Circuit City Stores Inc., the 59-year-old seller of televisions and computers, filed for bankruptcy protection Monday, becoming the biggest retail casualty of the slowing U.S. economy and frozen credit markets.
The chain sought Chapter 11 protection after suppliers that were concerned about declining sales cut off credit and demanded up-front cash for shipments. The retailer, which has nearly 1,500 U.S. and Canadian stores, aims to win support from suppliers for a reorganization plan that may allow it to exit court protection by June, its lawyers told a judge Monday.
“It's all about the vendors,” said Paul Traub, a bankruptcy attorney with Dreier LLP, who isn't involved in the case. “If the vendors want to support this business, it may survive.”
Circuit City, the biggest electronics retailer in the U.S. until the mid-1990s, is losing market share to Best Buy Co. and Wal-Mart Stores Inc., while online retailers such as Amazon.com Inc. undercut its prices. The company owes $119million to Hewlett-Packard Co., the world's largest maker of personal computers, and $116 million to Samsung Electronics Co., the top maker of flat-panel displays, according to a filing.
Never miss a local story.
Vendor concern that Circuit City wouldn't be able to pay its bills “escalated considerably” in the past week, the company said in its filing. It will attempt to reorganize either by shedding stores and finding a buyer for a slimmed-down version of itself, or by remaining as a stand-alone retailer, lawyers told U.S. Bankruptcy Court Judge Kevin Huennekens in Richmond, Va., where it's based. The company plans to stay in business while restructuring.
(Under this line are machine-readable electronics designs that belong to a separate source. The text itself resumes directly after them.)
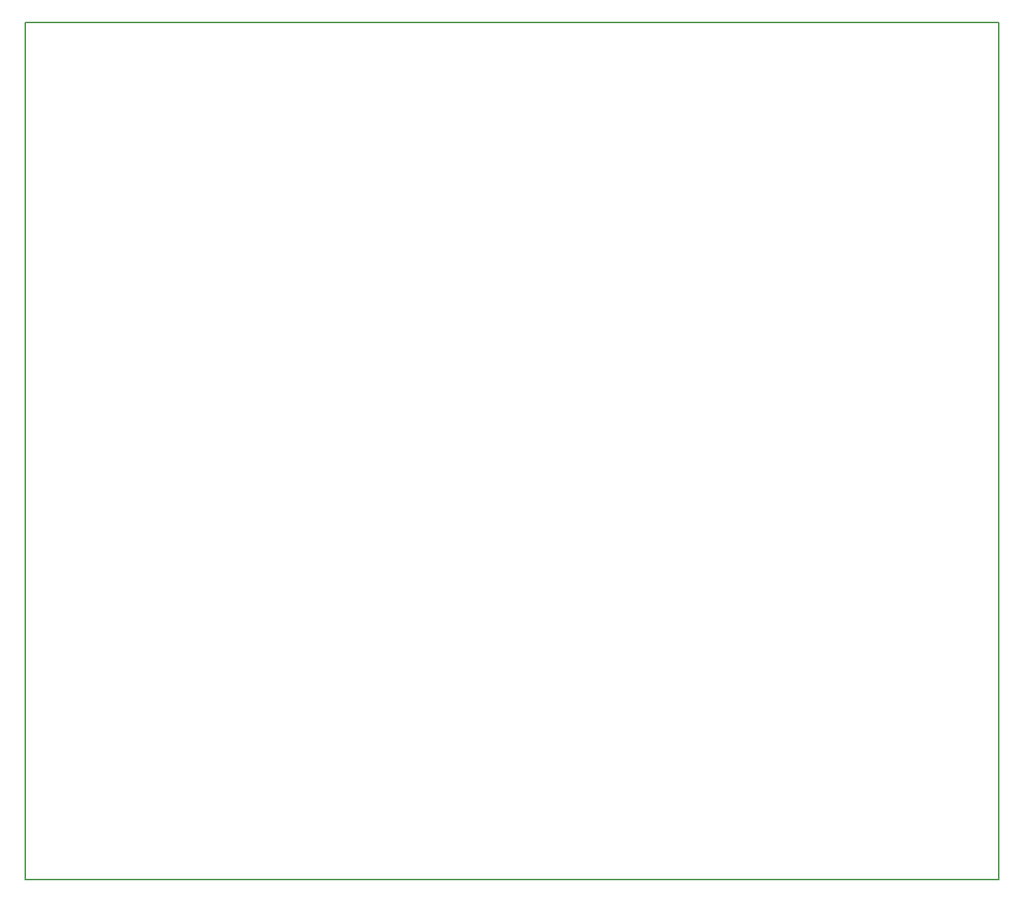
<source format=gbr>
%TF.GenerationSoftware,KiCad,Pcbnew,9.0.0*%
%TF.CreationDate,2025-04-03T15:03:38-06:00*%
%TF.ProjectId,Midi Bass Sch,4d696469-2042-4617-9373-205363682e6b,rev?*%
%TF.SameCoordinates,Original*%
%TF.FileFunction,Profile,NP*%
%FSLAX46Y46*%
G04 Gerber Fmt 4.6, Leading zero omitted, Abs format (unit mm)*
G04 Created by KiCad (PCBNEW 9.0.0) date 2025-04-03 15:03:38*
%MOMM*%
%LPD*%
G01*
G04 APERTURE LIST*
%TA.AperFunction,Profile*%
%ADD10C,0.200000*%
%TD*%
G04 APERTURE END LIST*
D10*
X85725000Y-127635000D02*
X203200000Y-127635000D01*
X203200000Y-231140000D01*
X85725000Y-231140000D01*
X85725000Y-127635000D01*
M02*

</source>
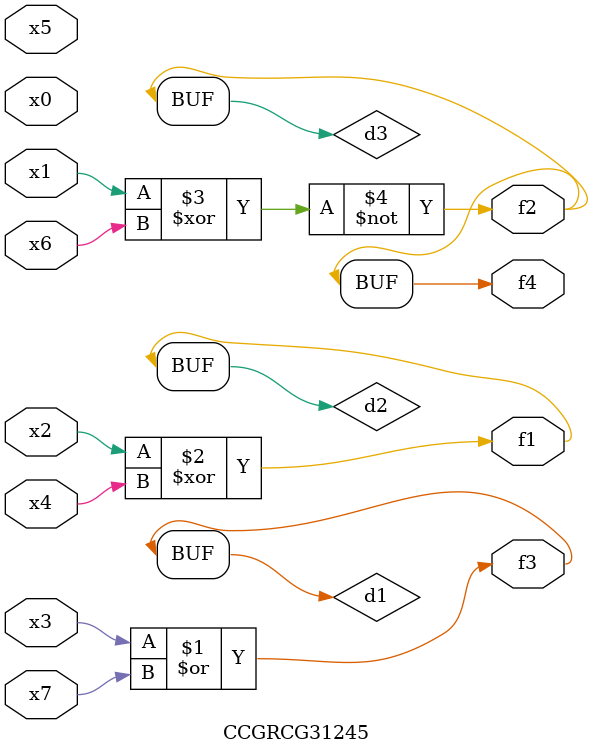
<source format=v>
module CCGRCG31245(
	input x0, x1, x2, x3, x4, x5, x6, x7,
	output f1, f2, f3, f4
);

	wire d1, d2, d3;

	or (d1, x3, x7);
	xor (d2, x2, x4);
	xnor (d3, x1, x6);
	assign f1 = d2;
	assign f2 = d3;
	assign f3 = d1;
	assign f4 = d3;
endmodule

</source>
The company, founded in 1949 when Samuel Wurtzel opened the city's first retail television store, has lost more than $5 billion in stock-market value in two years. Circuit City shares fell 14 cents to 11 cents before the start of trading on the New York Stock Exchange.
A week earlier, Circuit City said it would trim about 20 percent of its 43,000-person workforce as it closes about a fifth of its U.S. stores, including one in Charlotte's University City area. The company announced another 700 job cuts in its store-support department Monday.
The company said Charlotte-based Bank of America Corp. arranged $1.1 billion in bankruptcy financing to replace a $1.3 billion line of credit.